S-NiFe2O4 ultra-small nanoparticle built nanosheets for efficient water splitting in alkaline and neutral pH

Efficient electrocatalyst is essential to develop water splitting technology for large-scale hydrogen production, especially using bifunctional earth-abundant alternative catalysts under alkaline and neutral conditions. NiFe-based oxides have promising activity towards the oxygen evolution (OER). However, they usually show unsatisfactory performance for the hydrogen evolution reaction (HER), due to their large particle size with limited active sites and poor conductivity. Herein, we report the synthesis of sulfur-incorporated NiFe2O4 nanosheets on nickel foam (S-NiFe2O4/NF), composed of ultra-small nanoparticles (similar to 2 nm), by a facile confined growth strategy with the assistance of thiourea.

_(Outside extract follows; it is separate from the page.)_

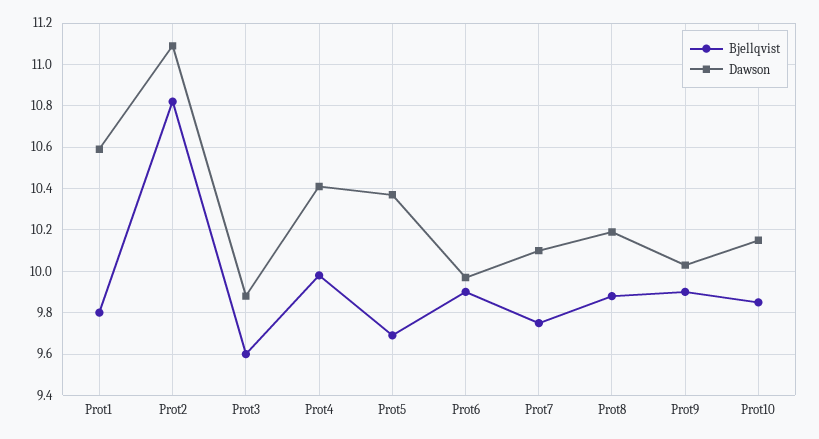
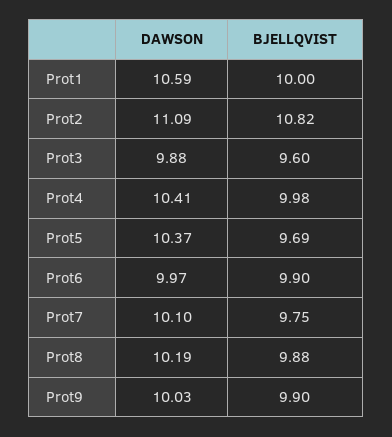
Bjellqvist, Prot1: 9.8 -> 10
Bjellqvist, Prot10: 9.85 -> none
Dawson, Prot10: 10.15 -> none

Due to the favorable 3D hierarchical structure, the self-supported electrocatalyst endows abundant active sites, high electrical conductivity and rapid mass transfer, thereby achieving remarkable catalytic performance for overall water splitting under alkaline and neutral conditions. Specifically, the optimal S-NiFe2O4/NF electrode requires only 1.65 and 1.95 V to deliver a current density of 10 mA cm(-2) in 1.0 M KOH and 1.0 M PBS, respectively, outperforming that of the commercial Pt/C as well as its counterparts (i.e. S-NiO/NF, S-Fe3O4/NF and pure NiFe2O4/NF). In addition, the synthesis strategy developed here can be applied to other mixed transition metal oxides with similar morphology and structure for various applications, such as supercapacitors, metal-air batteries, and photocatalysis.